* _QUOTED TEXT_
On which subject, good morning to you, Paul Young, improvising (though there’s a composer credit) his way through some meditations on the nature and appeal of toast with a group which would shortly afterwards into the Q-Tips. With scraping knives, whistling kettles, off-handed scat singing and a lyric more disturbing than it might initially appear – is he really making toast at the age of three or four months? – it’s a wonder that this got anywhere near, let alone into, the Top 20; it is also, by some distance, the best thing Young ever did. But more of him anon.
Old Men, Get Out Of Those Young Girls’ Lives
Oh dear. The mirthlessly mirthful Racey, for those confused heads nostalgic for the days of Mud and the Rubettes, pounding their way through Z-grade Chinnichap (more Chinni than Chap, I’d say) bubblegum. “When I met you, you were seventeen/Not just another teenage queen.” It doesn’t say how old the singer is, and it is, like Racey and mainstream British seventies pop itself, rather creepy.
Everyone’s favourite post-punk pioneers Smokie roll up for a group composition “Mexican Girl” which is as good as you’d expect a Smokie group composition to be, i.e. lots of “sensitive” Spanish guitar and castanets (together with a throwaway “Then I Kissed Her” reference), a heart that’s “as big as a stone,” a singer who doesn’t know what “hasta la vista” means and another highly questionable lyric in general (“She looked so fine/Well, she was alright”). A shame, since Chris Norman does much better on the Suzi duet “Stumblin’ In,” mainly because Chinn and Chapman go for straight AoR and pretty much hit the target (it was a million-seller everywhere except in Britain).
Nick Gilder was born in London but raised in Vancouver; he was in the rock band Sweeney Todd with a very young Bryan Adams, and “Hot Child In The City,” despite doing nothing in Britain, was a US number one. Musically it does look forward to eighties Recklessness – it’s like a slowed-down Cars – but the subject matter of teenage child prostitution, where Gilder alternately addresses the object of his affections as “child,” “woman” and “child” before concluding “We’ll make love,” is not one you could get away with these days, and I don’t know that it should have been allowed to be gotten away with in those days. It leaves the same distaste in the listener’s mouth as things like “Young Girl” and one wonders where, if anywhere, it stops.
The Payoff
“Radio, Radio,” presented here in its full, unedited form, seems to be the point that this record might be trying to make. Costello had released one album full of slightly bitter love songs backed by musicians who would one day more or less back Huey Lewis, and then came the Attractions and Nick Lowe and a second album of friable anger that spoke directly to every decent, resentful geek ignored in the classroom or passed over at work. “Radio, Radio” emerged as a stand-alone single in late 1978 and was quickly adopted by radio stations blindly assuming that any song with the word “radio” in its title was worth playing to infinity.

* _DATA PROVIDED_
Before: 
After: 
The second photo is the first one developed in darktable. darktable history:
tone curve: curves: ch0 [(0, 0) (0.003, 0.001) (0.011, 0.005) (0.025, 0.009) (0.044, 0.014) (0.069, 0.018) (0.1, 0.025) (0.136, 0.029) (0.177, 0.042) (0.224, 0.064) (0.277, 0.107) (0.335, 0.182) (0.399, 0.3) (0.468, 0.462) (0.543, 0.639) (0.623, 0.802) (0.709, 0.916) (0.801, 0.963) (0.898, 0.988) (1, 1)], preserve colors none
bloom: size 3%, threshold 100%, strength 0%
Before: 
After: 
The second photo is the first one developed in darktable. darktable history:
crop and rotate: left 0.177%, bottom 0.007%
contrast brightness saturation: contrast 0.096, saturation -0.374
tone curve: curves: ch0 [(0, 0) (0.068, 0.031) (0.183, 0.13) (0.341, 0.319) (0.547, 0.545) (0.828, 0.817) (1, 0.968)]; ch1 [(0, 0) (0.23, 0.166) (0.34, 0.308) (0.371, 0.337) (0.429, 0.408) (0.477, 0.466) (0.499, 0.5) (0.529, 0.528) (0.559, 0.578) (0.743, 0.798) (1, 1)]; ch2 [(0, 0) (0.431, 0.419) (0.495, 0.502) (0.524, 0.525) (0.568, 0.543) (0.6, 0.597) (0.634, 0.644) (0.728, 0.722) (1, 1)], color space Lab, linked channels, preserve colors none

* _TASK SET_
(1) Answer these questions about the pop singles review:
(a) In which city was Nick Gilder raised?
(b) Where was "Stumblin' In" a million-seller?
(c) When did "Radio, Radio" come out as a stand-alone single?
(2) Print the passage of the pop singles review between "On which subject, good" and "of him anon.", inclusive, word for word.
You won't need the entries here.

* _WORKED ANSWERS_
(1)
(a) Vancouver.
(b) Everywhere except in Britain.
(c) Late 1978.

(2)
On which subject, good morning to you, Paul Young, improvising (though there’s a composer credit) his way through some meditations on the nature and appeal of toast with a group which would shortly afterwards into the Q-Tips. With scraping knives, whistling kettles, off-handed scat singing and a lyric more disturbing than it might initially appear – is he really making toast at the age of three or four months? – it’s a wonder that this got anywhere near, let alone into, the Top 20; it is also, by some distance, the best thing Young ever did. But more of him anon.